あまり良いイメージも思い出もない自分が、思わず冷めた目になってしまうのは仕方のないことだと思う。
「あ、雪乃おはよーっ!」
「おはよー」
教室へ入り、クラスメイト達と挨拶を交わしながら自分の席へと着くと、その横でも男子たちがチョコの話題で盛り上がっていた。
それを横目に、ぼんやりしていると突然声を掛けられる。
「よう、高山!今年のバレンタインは絶対お前に勝ってみせるからなっ」
同じクラスの植草が得意げに宣戦布告してきた。
植草とは中学時代からの同級生だ。
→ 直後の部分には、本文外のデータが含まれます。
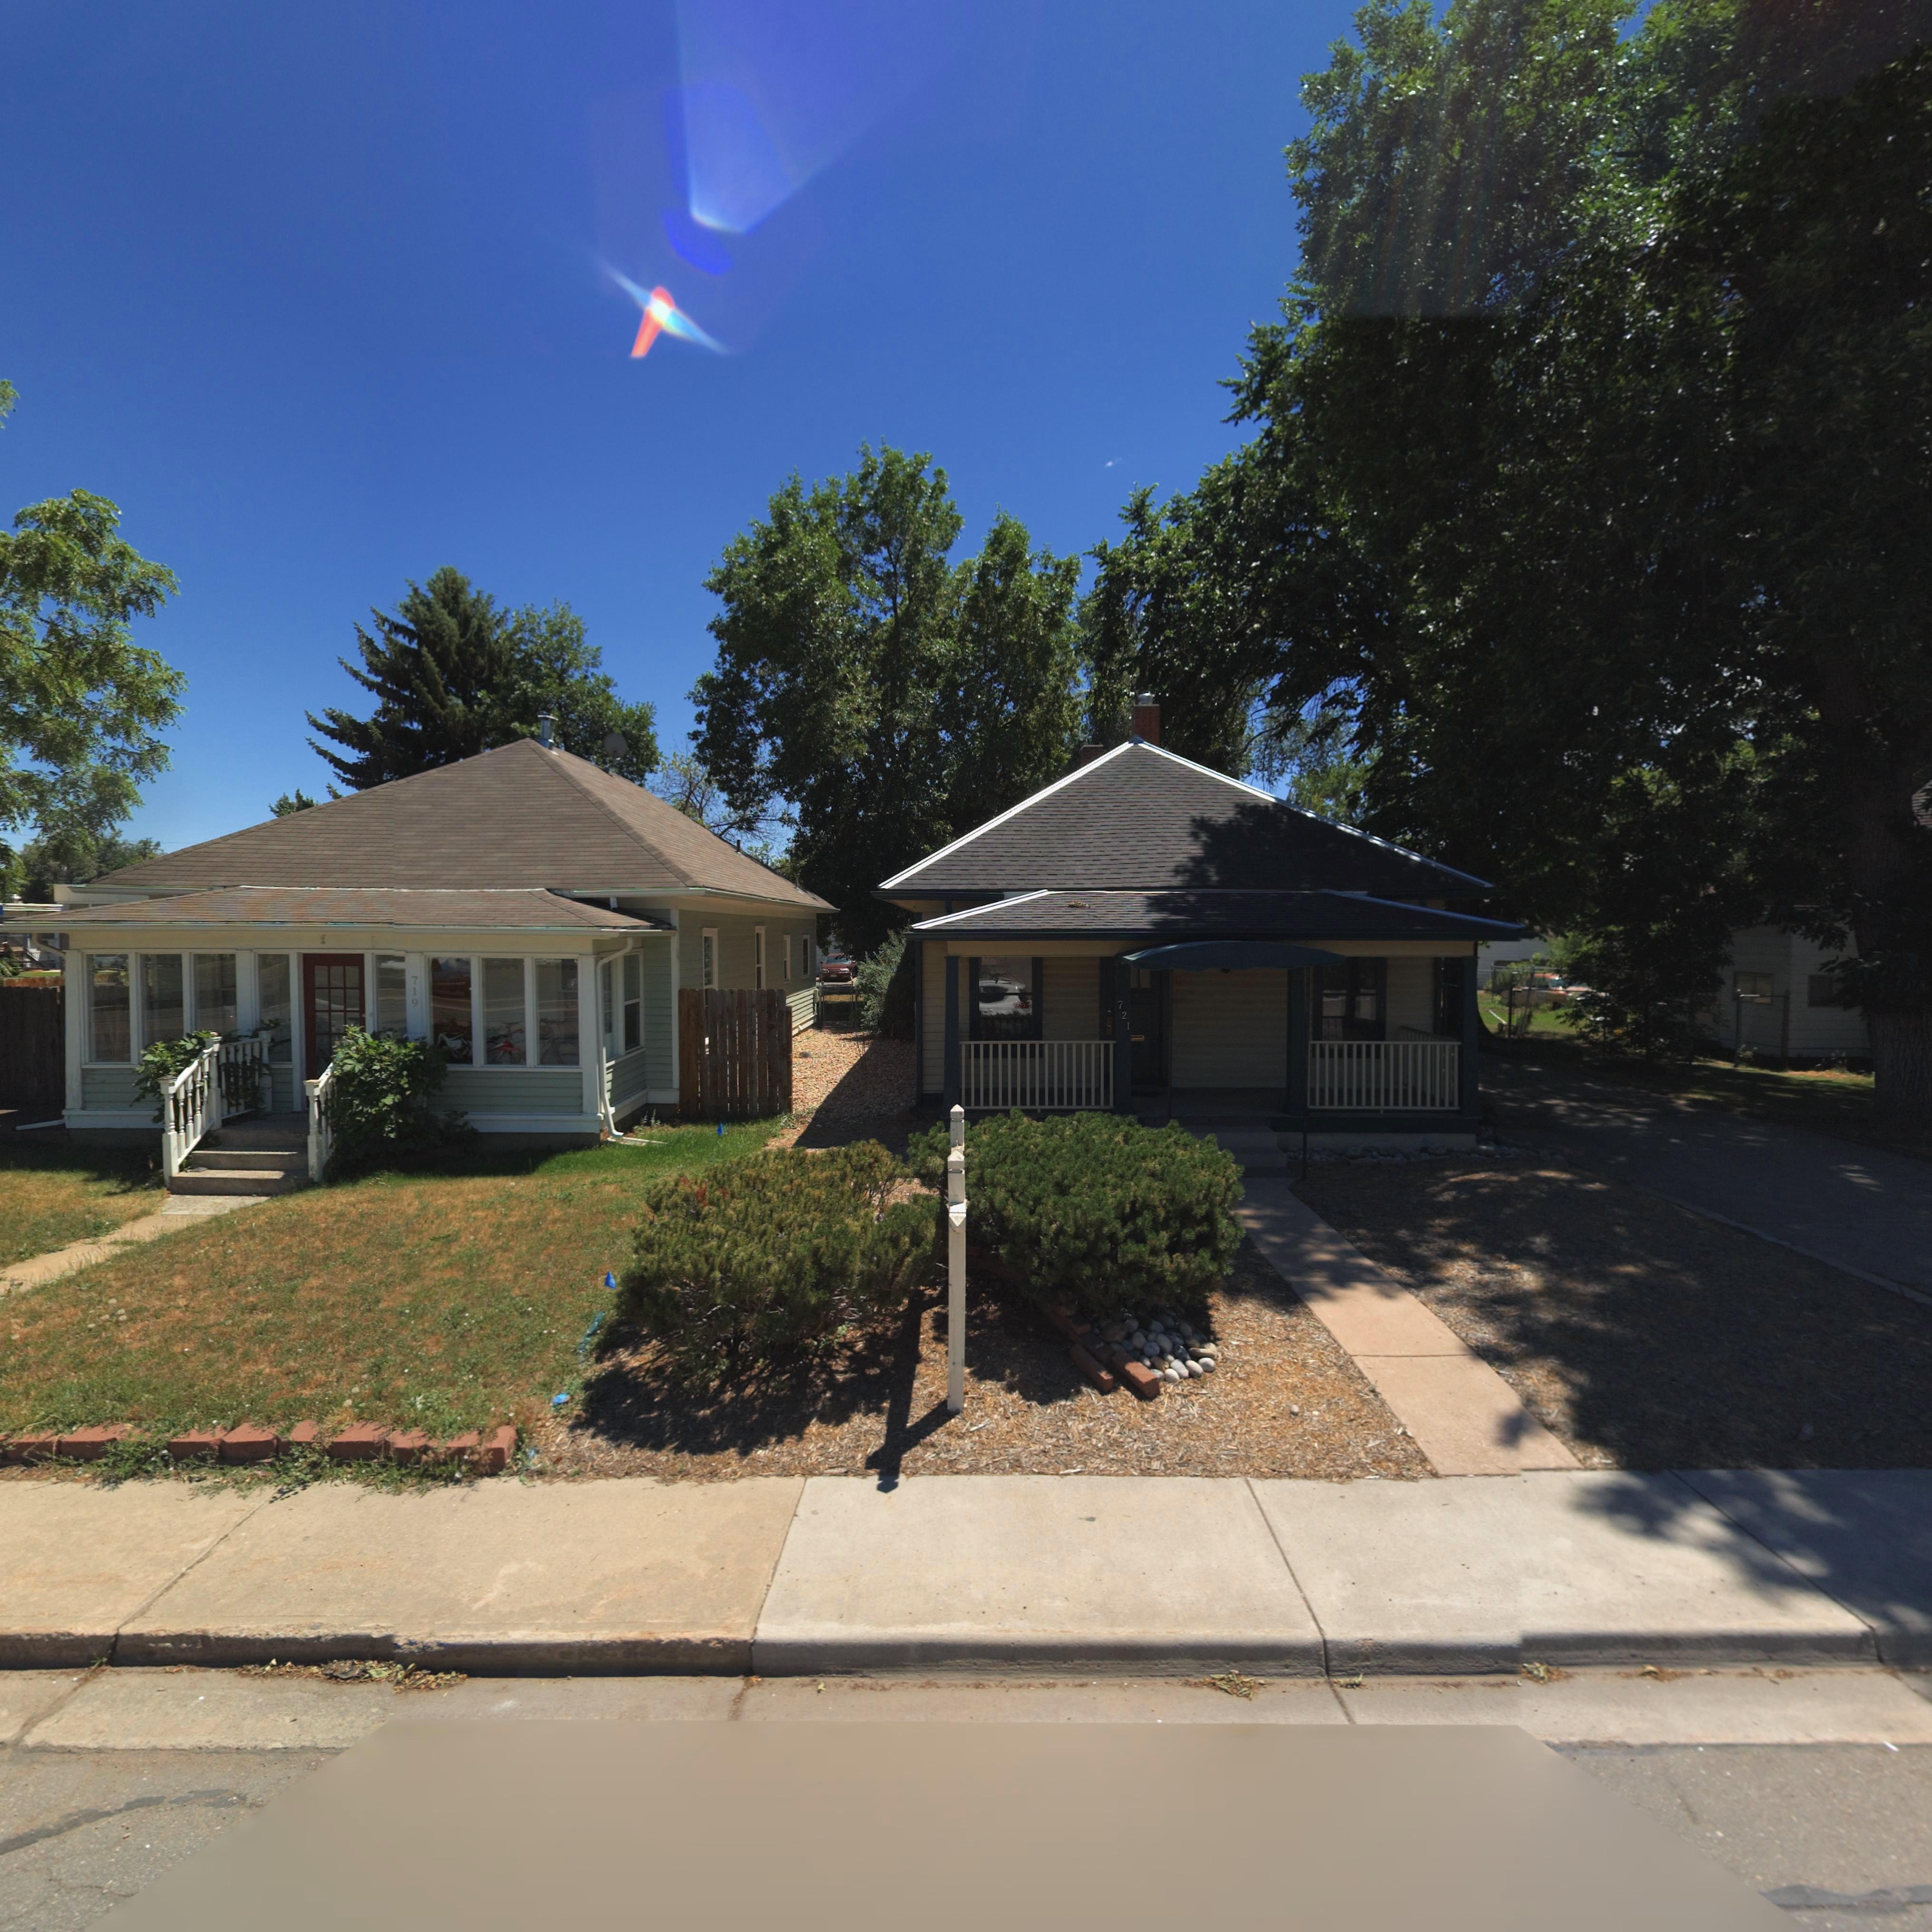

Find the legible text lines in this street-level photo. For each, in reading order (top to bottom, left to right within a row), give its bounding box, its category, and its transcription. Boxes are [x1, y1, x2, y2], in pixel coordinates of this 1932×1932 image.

向こうから何だかんだと声を掛けて来るので話しやすいし、それなりに仲は良いほうだ。
実を言うと幼稚園も一緒だったりするのだが、同じ組になったことはなかったし、幼児数の多い園だったので植草は多分私のことなんか知らないだろう。
(…っていうか、いつからバレンタインは勝負のイベントになったんだ!?だいたいチョコは数を競い合うようなものじゃないでしょうが!)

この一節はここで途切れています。